Mutabakatın imzalanması öncesinde yaptığı konuşmada Türkiye'nin son yıllarda transit ülke olmaktan çıkıp hedef ülke haline geldiğini vurgulayarak İstanbul'un bu yüzden 1,6 milyon sığınmacı ile en yüksek sığınmacı nüfusunu barındıran şehir olduğunu kaydetti.
Bu büyük nüfus akını ile belediyelerin zor duruma düştüğünü belirten İmamoğlu, "Merkezi bütçeden herhangi bir pay, yahut tanımlanmış bir görev ve yetki olmadan, kentlerde birlikte yaşam adına çalışmalar yapan yerel yönetimlerin bu alanda gerekli yasal ve finansal düzenlemeler ile de güçlendirilmesi gerekmektedir" şeklinde konuştu.

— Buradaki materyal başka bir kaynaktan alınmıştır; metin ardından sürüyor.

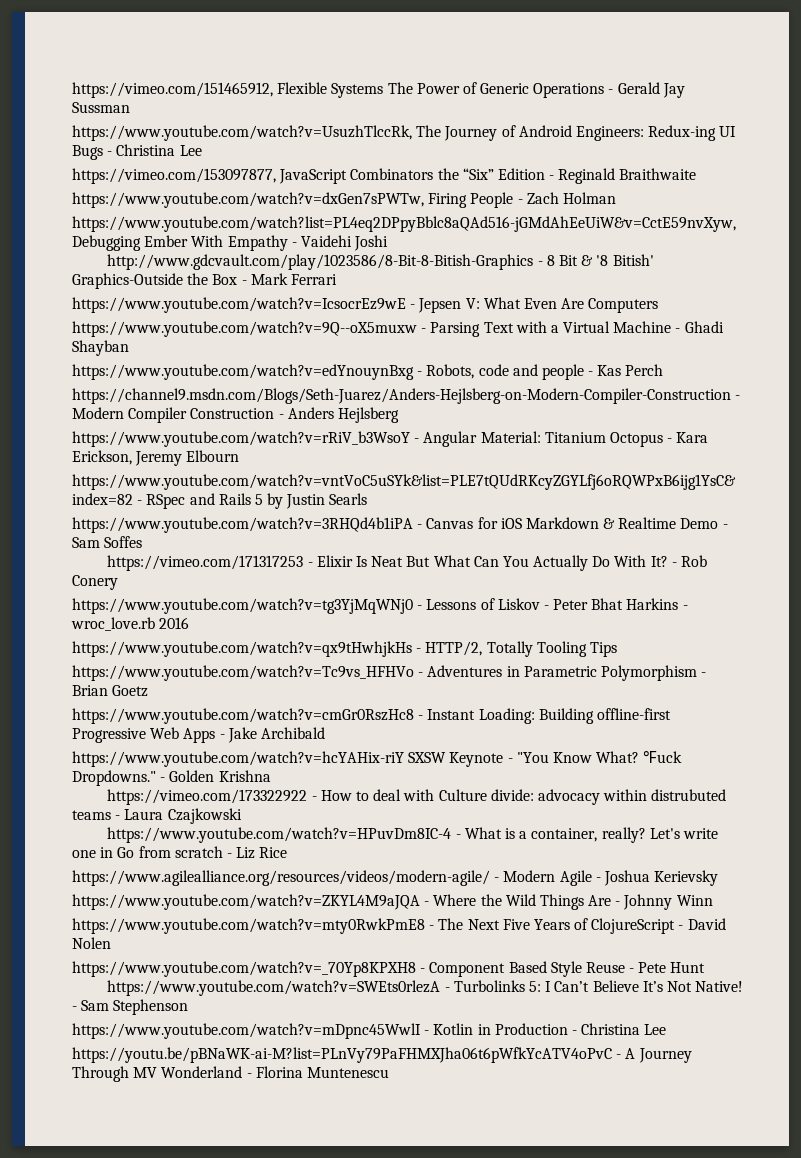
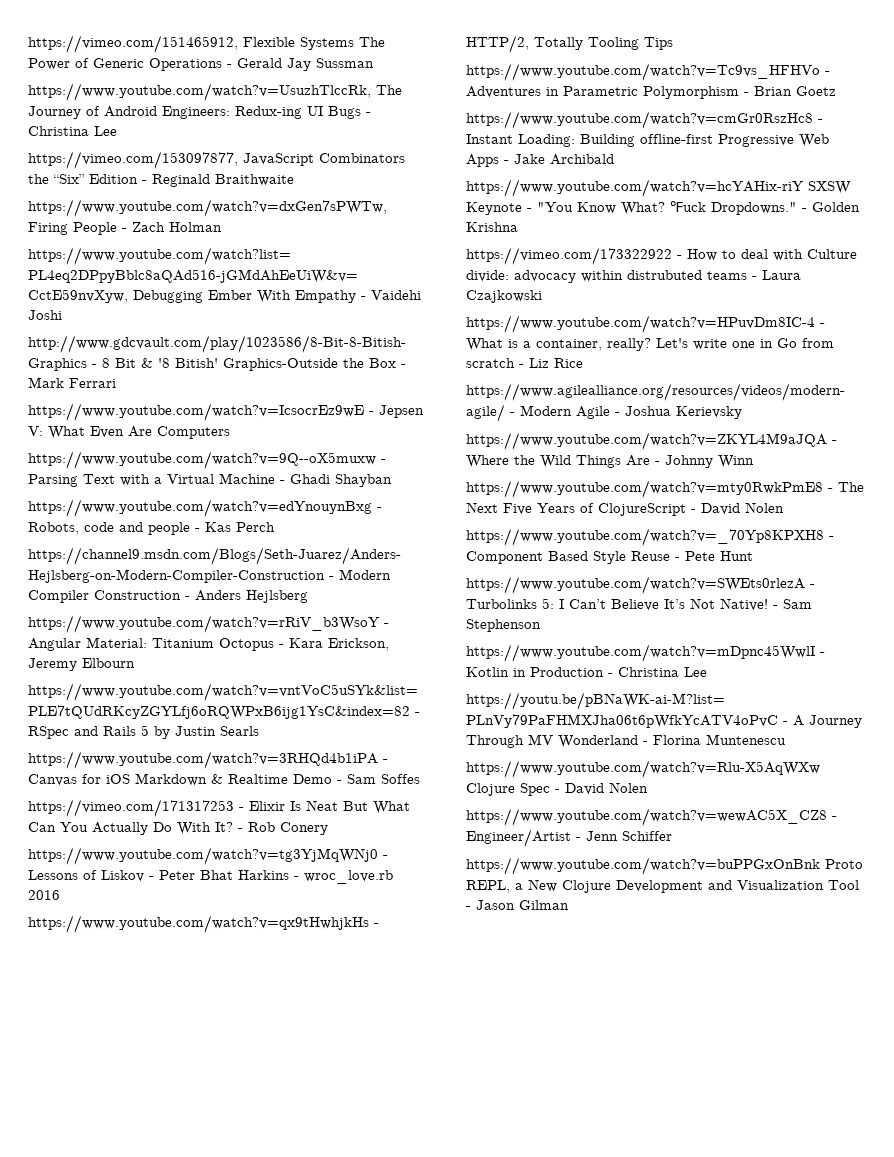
(389, 1072) none -> [466,760,820,778] [466,782,648,796] [466,808,837,826] [466,829,672,847] [466,857,863,875] [466,879,859,893] [466,900,569,910] // https://www.youtube.com/watch?v=Rlu-X5AqWXw Clojure Spec - David Nolen // https://www.youtube.com/watch?v=wewAC5X_CZ8 - Engineer/Artist - Jenn Schiffer // https://www.youtube.com/watch?v=buPPGxOnBnk Proto REPL, a New Clojure Development and Visualization Tool - Jason Gilman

Mutabakatla birlikte BM ile iş birliğinin geliştirileceğini belirten İmamoğlu, "Bugün imzalayacağımız mutabakat zaptı, Birleşmiş Milletler Mülteci Yüksek Komiserliği ile bu hususta hâlihazırda birlikte yürüttüğümüz çalışmaları kuvvetlenecek ve ilerleyen günlerde göçmen ve mültecilerin, yerel halkla bir arada, huzur içerisinde, yaşaması amacıyla gerçekleştireceğimiz tüm çalışmalar için önemli bir destek sağlayacaktır" dedi.

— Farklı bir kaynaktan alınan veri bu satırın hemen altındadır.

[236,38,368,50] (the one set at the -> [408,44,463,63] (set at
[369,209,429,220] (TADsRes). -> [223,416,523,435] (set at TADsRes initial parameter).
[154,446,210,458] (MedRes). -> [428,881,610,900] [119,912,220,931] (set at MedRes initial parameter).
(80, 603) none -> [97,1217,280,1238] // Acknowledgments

Birleşmiş Milletler Mülteciler Yüksek Komiserliği Türkiye Temsilcisi Lecrec ise mutabakata ilişkin olarak "Şehrinizin geleceğine yönelik politikaları konuşmak çok önemli. Şehriniz, önemli bir oranda, geniş bir mülteci popülasyonuna ev sahipliği yapıyor. İstanbul, tarihi boyunca bütün farklı toplumlara ev sahipliği yaptı. Ama bu bir yönetim, verimlilik, şeffaflık gerektiriyor.
Şu zamana kadar gösterdiğiniz nitelikli iş birliğinden ve birlikte çalışmaktan çok mutluyuz. Böylece çocuklar, kadınlar ve erkekler ayakları üzerinde durabilir. Sistematik bir yardım kültürüne desteklemiyoruz ama insanların bağımsız olmasını sağlayan ve toplumun onları kabul etmesini teşvik eden; pek tabii bunların en değerlisi onların tanımlamak ve bu güzel şehirde ya da dönecekleri ülkelerinde bir huzurlu ve saygın bir gelecek sağlamak. Bu iş birliği için tekrar çok teşekkür ediyoruz ve ülkelerindeki şiddetten kaçmak zorunda olan mültecilere yönelik, şahane çabanıza destek vermekten heyecan duyuyoruz" ifadelerini kullandı.